McCarthy drew criticism on Thursday for saying Trump did not incite the Capitol riot, seemingly contradicting his previous remarks made on the House floor this month that Trump bore some responsibility for the attack.
"I don't believe he provoked it if you listen to what he said at the rally," McCarthy told reporters.
When pressed by Van Susteren, McCarthy insisted that “everyone” — including Trump — bore responsibility for the Capitol riots, a comment which provoked heated reactions on social media.
A spokesman for McCarthy clarified the comment later on Saturday, saying the House GOP leader meant that Americans have a shared responsibility "to lower the political temperature" and didn't intend to assign blame to everyone for the riot.
McCarthy said he was also left out of the loop by Rep. Marjorie Taylor Greene’s announcement to file articles of impeachment against President Joe Biden on Thursday.

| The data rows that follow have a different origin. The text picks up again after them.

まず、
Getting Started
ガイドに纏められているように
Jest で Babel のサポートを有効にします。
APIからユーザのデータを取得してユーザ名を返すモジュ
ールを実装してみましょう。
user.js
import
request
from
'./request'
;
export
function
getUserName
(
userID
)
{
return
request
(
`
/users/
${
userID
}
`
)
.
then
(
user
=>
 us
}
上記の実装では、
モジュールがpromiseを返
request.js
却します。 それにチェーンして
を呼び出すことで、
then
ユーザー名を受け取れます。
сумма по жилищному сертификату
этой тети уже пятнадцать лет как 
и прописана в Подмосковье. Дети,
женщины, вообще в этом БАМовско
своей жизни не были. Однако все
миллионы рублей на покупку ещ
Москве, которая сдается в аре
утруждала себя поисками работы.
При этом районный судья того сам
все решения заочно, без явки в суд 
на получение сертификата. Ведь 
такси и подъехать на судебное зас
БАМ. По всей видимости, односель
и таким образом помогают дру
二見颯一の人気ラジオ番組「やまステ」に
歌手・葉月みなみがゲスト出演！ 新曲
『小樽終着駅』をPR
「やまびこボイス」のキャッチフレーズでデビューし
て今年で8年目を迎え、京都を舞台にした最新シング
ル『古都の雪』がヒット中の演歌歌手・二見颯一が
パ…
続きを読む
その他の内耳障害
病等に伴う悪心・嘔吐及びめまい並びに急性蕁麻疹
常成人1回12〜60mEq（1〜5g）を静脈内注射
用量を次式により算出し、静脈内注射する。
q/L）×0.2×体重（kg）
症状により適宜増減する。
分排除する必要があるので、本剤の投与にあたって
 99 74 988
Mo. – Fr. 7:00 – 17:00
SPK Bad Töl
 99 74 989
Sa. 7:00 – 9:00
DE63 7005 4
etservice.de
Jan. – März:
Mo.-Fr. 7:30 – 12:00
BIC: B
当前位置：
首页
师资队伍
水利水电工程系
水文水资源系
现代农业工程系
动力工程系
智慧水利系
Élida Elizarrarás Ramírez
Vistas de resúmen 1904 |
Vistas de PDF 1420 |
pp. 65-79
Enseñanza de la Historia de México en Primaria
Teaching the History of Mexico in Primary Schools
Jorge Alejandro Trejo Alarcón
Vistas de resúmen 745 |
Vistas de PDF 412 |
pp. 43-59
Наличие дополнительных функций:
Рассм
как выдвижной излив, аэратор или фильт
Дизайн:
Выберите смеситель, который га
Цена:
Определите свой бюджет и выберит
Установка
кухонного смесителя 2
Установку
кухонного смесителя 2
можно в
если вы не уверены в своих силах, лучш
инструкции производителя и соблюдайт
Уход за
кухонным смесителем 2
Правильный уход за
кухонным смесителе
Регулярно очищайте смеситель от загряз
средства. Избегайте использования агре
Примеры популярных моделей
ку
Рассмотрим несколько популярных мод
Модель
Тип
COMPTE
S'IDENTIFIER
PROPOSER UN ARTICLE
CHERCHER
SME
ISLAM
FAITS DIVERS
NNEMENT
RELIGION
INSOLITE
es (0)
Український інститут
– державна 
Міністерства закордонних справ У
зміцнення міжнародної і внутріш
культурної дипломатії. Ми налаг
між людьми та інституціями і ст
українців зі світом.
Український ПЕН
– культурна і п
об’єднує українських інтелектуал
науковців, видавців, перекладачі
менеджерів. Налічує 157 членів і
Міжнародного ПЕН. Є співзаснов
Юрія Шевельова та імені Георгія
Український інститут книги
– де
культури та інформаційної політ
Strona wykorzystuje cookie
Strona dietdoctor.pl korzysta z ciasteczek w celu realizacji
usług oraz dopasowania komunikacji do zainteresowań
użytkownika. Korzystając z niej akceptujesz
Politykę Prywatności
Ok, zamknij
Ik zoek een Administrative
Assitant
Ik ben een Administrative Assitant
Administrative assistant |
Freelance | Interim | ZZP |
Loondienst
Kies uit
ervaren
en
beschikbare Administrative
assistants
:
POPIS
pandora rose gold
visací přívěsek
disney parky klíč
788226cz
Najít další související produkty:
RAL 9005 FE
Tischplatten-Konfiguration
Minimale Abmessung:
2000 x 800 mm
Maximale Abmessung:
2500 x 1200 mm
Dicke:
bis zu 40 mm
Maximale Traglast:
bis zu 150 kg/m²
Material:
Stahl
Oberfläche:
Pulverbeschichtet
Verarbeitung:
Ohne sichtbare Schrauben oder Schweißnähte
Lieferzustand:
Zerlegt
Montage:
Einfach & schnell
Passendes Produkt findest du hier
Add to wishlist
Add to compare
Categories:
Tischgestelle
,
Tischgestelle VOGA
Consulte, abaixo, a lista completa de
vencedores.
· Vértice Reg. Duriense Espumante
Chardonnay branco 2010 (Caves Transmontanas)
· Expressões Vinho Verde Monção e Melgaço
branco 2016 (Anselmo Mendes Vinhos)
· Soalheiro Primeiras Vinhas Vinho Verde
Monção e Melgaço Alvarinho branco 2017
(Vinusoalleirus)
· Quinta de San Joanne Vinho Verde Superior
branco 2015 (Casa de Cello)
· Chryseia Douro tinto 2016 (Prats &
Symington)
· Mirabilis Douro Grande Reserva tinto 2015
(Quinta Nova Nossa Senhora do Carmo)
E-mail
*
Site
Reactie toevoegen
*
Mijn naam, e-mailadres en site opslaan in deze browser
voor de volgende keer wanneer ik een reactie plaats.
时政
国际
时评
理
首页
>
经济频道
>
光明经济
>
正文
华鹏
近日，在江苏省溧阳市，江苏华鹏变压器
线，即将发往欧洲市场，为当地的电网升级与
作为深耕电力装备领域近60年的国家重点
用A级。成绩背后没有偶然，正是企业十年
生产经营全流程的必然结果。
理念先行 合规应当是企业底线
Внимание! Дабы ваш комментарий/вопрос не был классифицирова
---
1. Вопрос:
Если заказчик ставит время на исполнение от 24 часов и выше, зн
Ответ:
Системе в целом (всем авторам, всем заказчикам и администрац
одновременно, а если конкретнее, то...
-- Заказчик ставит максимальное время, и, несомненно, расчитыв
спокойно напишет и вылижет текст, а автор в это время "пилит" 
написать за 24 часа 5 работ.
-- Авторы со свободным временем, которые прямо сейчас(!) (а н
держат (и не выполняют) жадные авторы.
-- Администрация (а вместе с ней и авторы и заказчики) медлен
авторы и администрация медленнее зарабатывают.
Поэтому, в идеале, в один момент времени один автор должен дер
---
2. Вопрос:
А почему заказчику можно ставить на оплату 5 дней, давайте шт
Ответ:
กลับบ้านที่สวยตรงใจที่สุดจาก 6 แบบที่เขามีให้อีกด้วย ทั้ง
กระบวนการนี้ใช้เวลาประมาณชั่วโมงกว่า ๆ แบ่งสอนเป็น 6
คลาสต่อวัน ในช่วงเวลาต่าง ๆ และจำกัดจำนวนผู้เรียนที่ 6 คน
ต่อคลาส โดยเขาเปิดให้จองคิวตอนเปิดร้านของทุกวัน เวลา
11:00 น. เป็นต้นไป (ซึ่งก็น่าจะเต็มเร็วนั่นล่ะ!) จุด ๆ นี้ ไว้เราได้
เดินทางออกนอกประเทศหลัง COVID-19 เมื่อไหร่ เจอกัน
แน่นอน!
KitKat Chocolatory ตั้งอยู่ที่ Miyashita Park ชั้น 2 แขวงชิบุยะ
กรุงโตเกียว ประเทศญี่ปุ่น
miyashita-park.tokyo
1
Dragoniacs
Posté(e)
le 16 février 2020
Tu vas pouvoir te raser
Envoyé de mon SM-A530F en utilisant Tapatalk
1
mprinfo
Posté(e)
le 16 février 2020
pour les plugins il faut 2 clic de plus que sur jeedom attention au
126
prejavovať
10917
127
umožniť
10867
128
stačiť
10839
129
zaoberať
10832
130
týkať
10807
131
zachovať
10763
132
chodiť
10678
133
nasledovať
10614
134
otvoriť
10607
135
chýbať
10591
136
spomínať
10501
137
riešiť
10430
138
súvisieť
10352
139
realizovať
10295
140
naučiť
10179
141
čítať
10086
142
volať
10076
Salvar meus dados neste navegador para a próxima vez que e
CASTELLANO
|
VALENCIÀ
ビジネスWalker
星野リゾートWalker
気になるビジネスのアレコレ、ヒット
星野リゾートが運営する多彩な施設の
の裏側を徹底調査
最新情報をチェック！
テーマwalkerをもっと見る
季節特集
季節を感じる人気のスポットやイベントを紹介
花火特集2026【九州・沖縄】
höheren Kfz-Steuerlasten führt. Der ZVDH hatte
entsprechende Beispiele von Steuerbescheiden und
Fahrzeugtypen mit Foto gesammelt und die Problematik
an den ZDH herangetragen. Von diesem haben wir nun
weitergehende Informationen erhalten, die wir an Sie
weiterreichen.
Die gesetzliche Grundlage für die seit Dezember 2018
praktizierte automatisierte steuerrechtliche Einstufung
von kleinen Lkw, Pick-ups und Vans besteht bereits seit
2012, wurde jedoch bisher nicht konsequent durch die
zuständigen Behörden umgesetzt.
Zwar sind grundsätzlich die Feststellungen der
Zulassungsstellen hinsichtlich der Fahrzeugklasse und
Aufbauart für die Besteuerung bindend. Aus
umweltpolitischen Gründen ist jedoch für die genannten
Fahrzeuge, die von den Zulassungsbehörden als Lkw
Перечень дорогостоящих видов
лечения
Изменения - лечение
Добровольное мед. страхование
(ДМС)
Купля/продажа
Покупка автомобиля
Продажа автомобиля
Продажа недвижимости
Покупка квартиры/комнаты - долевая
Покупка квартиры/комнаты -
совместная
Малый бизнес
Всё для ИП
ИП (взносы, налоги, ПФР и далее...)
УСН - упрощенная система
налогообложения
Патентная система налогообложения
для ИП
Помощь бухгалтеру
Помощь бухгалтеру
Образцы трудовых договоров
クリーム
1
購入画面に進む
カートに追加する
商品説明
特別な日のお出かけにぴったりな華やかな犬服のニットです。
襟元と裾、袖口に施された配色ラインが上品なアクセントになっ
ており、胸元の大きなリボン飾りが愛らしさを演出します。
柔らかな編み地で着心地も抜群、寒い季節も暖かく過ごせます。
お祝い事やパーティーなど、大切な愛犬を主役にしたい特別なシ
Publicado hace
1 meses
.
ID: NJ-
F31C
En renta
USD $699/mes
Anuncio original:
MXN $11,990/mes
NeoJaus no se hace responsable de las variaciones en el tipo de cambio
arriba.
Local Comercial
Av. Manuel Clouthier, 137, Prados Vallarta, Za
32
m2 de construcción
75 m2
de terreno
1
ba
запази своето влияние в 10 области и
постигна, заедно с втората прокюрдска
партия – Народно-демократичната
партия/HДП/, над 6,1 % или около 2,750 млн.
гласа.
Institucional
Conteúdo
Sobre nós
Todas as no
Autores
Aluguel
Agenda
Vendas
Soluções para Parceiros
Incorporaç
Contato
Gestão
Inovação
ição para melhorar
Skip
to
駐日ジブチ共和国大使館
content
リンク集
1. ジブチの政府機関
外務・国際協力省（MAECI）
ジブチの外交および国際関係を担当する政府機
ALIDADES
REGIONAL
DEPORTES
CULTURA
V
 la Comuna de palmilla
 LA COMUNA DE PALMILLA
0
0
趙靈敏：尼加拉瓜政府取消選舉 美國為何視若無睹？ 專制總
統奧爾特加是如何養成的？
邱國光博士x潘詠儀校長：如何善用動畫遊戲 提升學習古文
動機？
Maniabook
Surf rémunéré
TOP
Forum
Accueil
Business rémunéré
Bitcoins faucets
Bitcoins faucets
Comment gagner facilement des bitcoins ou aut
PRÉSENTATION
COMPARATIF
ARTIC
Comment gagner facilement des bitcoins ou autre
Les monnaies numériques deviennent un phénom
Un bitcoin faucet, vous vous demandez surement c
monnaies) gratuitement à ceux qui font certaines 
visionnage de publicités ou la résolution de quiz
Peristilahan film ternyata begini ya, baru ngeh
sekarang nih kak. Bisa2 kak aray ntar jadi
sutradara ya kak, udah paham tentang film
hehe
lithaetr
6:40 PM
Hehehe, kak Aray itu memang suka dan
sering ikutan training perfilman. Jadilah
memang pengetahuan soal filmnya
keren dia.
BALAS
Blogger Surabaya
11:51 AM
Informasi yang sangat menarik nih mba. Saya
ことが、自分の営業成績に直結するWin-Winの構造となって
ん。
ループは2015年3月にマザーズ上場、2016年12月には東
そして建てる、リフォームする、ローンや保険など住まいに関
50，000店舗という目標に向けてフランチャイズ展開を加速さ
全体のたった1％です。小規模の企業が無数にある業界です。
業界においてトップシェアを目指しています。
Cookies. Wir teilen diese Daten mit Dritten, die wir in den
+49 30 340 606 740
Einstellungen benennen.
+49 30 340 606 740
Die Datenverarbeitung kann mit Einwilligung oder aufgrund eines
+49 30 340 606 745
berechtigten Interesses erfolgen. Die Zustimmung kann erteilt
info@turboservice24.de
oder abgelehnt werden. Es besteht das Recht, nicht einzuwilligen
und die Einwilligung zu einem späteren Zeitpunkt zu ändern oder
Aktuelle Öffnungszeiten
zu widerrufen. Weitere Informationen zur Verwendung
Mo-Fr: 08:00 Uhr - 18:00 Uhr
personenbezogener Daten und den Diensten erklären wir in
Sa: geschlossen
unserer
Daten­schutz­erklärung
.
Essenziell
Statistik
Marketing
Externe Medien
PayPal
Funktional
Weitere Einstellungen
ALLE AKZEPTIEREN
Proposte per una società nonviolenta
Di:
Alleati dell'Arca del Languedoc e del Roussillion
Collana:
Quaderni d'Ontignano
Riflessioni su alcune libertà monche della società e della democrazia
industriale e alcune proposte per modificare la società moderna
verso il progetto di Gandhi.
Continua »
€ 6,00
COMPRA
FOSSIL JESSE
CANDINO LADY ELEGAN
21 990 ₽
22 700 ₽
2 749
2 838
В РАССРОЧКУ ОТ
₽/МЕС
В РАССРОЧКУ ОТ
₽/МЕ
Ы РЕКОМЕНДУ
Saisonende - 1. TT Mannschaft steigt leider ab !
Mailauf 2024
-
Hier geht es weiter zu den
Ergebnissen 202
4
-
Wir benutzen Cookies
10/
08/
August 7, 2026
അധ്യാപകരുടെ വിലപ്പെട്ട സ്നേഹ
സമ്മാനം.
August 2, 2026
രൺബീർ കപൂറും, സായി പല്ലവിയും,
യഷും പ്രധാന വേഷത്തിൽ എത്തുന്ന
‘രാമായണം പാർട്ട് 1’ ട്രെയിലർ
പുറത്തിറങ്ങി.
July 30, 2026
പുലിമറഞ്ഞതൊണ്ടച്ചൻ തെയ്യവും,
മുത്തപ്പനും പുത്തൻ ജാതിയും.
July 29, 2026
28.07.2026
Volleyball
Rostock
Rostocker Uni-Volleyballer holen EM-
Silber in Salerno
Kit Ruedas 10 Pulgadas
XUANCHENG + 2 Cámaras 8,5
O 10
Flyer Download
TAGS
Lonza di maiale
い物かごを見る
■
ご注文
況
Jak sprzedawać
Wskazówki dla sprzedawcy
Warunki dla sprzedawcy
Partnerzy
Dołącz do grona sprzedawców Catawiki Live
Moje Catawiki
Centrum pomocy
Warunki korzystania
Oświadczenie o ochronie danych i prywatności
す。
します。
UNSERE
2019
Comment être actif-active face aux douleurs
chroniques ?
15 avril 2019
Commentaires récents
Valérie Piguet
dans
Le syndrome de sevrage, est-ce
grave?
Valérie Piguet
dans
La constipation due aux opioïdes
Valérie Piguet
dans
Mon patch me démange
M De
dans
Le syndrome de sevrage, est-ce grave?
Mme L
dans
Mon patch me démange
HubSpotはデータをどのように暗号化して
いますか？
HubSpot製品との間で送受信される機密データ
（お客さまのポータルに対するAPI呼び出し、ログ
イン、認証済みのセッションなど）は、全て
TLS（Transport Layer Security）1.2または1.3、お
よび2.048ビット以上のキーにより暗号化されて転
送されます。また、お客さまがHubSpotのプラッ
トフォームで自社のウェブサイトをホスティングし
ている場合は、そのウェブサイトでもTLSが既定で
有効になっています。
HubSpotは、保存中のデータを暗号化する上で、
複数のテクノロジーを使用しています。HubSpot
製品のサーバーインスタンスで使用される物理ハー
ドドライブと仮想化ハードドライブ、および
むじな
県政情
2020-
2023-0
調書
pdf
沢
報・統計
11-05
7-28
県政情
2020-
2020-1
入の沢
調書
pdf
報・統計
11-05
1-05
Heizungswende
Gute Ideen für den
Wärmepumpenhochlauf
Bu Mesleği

Greene told “the public before she told me,” McCarthy said of the Georgia Republican’s effort to oust Biden from office, which is certain to fail.
McCarthy backed Greene, a staunch Trump supporter who has embraced parts of the QAnon conspiracy theory, on her right to submit the articles, but disagreed with the decision.
“I think it's best, especially with what we have gone through with the Democrats, let's not stoop to their level, let’s believe in the rule of law,” McCarthy said. “I just don't think the timing and the case is right at this time, in this moment."